Given text below:

It's quite simple: Darl McBride and SCOX hired a PI, which then fed O'Gara. You just have to listen to that last bizarro-phone conference with SCOX to see that this is no paranoid delusion.
Comparing O'Gara trash vs. PJ's response is probably the best meta-summary of the whole debacle.
Linuxtoday editor thinks so
6 OPBZ
Editor's Note: Screed Attempts to Silence Voice Against SCO
http://linuxtoday.com/infrastructure/200505090092
There is _nothing_ newsworthy about this story. It consists of personal and private information about a person who may, or may not, be the PJ of Groklaw. And, even if it is, who cares!?
Does it add anything about SCO vs. IBM? About how Groklaw works? About the relationship of Groklaw to the parties involved in the lawsuits? No, no, and no.
Those points might be newsworthy. This story doesn't touch though. This story is not news. It's an offensive invasion of privacy.
Steven
The article begins:
So, I wonder where she got the idea to "attack the person, not the argument".
A real gem is later:
Sentence fragments aside and obligatory "pot calling the kettle" comments aside, some "opinions" are back by evidence, at which point they become "arguments". Others remain merely the flatulence of mind.
Seriously guys, if someone's writing crap like that, she's clearly on a payroll. If you pretend to some sort of journalistic integrity, you don't work with them. The outcome of this can only be Mr. Turner's resignation; this is like the bouncer of a tittie bar writing the manager, threatening to quit because the girls are prostitutes. Who do you think is profiting from the arrangement?
They were working for the government, therefore they were the government.
I think it's worth mentioning here that the copyright system punishes and rewards in such a way that that promotes hype over substance. I think it's unfair to "blame society", while at the same time holding this system of punishment and reward in place. In a copyright society, it is always the information that turns the most heads that gets the most money, where in a non copyright world the information that has the most value is rewarded the most.
Of cource I know people would say, well Linux Journal is copyrighted too, to which I would respond - most people who are subscribing would do so as a sign of support for the authors and not because they are the cheaper that the competitors. Besides, I don't know of anything in that publication that couldn't be gotten online anyhow, but people still support it.
I used to purchase a number of journals off the shelf just to check their content, quality, etc. The best were then turned into subscriptions. However, it was my distinct impression that Linux World was just along for the ride for the cash. Their staff writers that did not even know the meaning of free software. In their reviews of products they equated free with no cost.

End of Given text.

**Explore the material**:
• a. Extract everything in the Groklaw comments from "Seriously guys, if" down to "were the government.", word for word.
• b. Please continue the Groklaw comments from the point where they stop.
The data after the Groklaw comments isn't needed.

Data provided below:

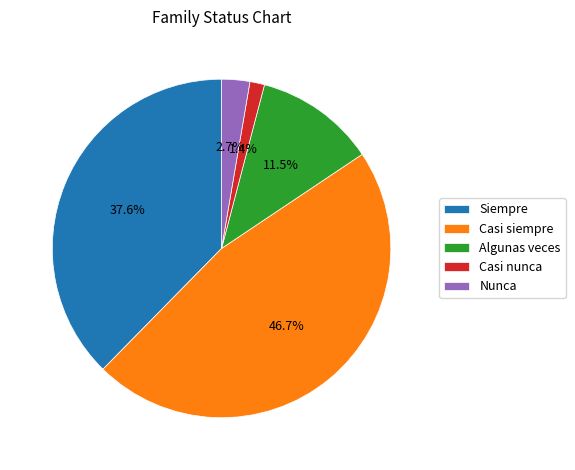

Which has a higher value, Nunca or Algunas veces?

Algunas veces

End of Data provided.

**Answers to each task**:
• a.
Seriously guys, if someone's writing crap like that, she's clearly on a payroll. If you pretend to some sort of journalistic integrity, you don't work with them. The outcome of this can only be Mr. Turner's resignation; this is like the bouncer of a tittie bar writing the manager, threatening to quit because the girls are prostitutes. Who do you think is profiting from the arrangement?
They were working for the government, therefore they were the government.

• b.
Perhaps a year ago - I was quite surprised to even find them still publishing, though they seemed a bit higher quality than previously I still have no urge to read their content. This incident just confirms my gut estimation of those backing the publication: I am glad they got minimal support from me.
Hmm. Whichever side of the argument you come from, that article was shameful rubbish. It's the kind of thing that even a freshman gossip magazine would baulk at publishing (and I know, I edited one once). I've no problem with righteous vitriol against opponents, but was just grubby stalking.
P.
If people really want to see O'Gara gone, they should contact the companies that advertise in Sys Con Media publications, and let them know that you will not read any Sys Con Media publications while O'Gara is writing for them. If you contact Sys Con Media directly, they'll be overjoyed at the amount of free publicity that's being generated. If enough people contact the advertisers and let them know that the situation is unacceptable, they'll pull their ads. It's pretty hard to run a magazine with no advertising revenue.
PJ's writing does tend to have a bit of that paranoic edge, though.. as this post shows.
It's not paranoia if the really are out to get you, as O'Gara's "article" shows.
I am not your blowing wind, I am the lightning.
Don't give them the hits. Above is a text copy of the info, read that instead.
-Charlie
True, but PJ has had that thread in her writing for quite awhile now on her site.
I read PJ and enjoy her analyses, and I bear her no ill will. Some of the things she puts into her writings have a paranoiac/persecuted edge that has struck me as a bit odd, though.
Now, there's no doubt that Maureen O'Gara has gone over the edge..
- jon
Ganymede, a GPL'ed metadirectory for UNIX
it appears that Maureen O'Gara would be more qualified; after all, PJ hasn't published MOG's home address and that of her mother. Perhaps MOG's miffed that PJ has torpedoed virtually every article she's written. So, now it's gotten personal.
I stopped looking at LW's web site long ago specifically because of MOG's poorly researched pieces and her bitter style. Why they allowed her to publish details of a journalist's personal life when it's entirely possible that there really were threats to that journalist's life is beyond me. Now, of course, if anything does happen to the woman (PJ or not) whose mother lives at that Connecticut address the cops there will certainly have something to say to MOG. And lawyers will be involved. What if publication of those addresses led to someone being killed?
PJ's articles stand on their own merit without regard to the age, gender, religion and lifestyle of the writer. MOG just can't stand it that she is constantly upstaged by someone who shows her to the world for the twit she is.
No one ever had to evacuate a city because the solar panels broke!
Two before. Three After.
Lets do a 30 day boycott of any advertisers that fall within five pages of an article written by Ms. O'Gara.
Imagine the chaos this would cause....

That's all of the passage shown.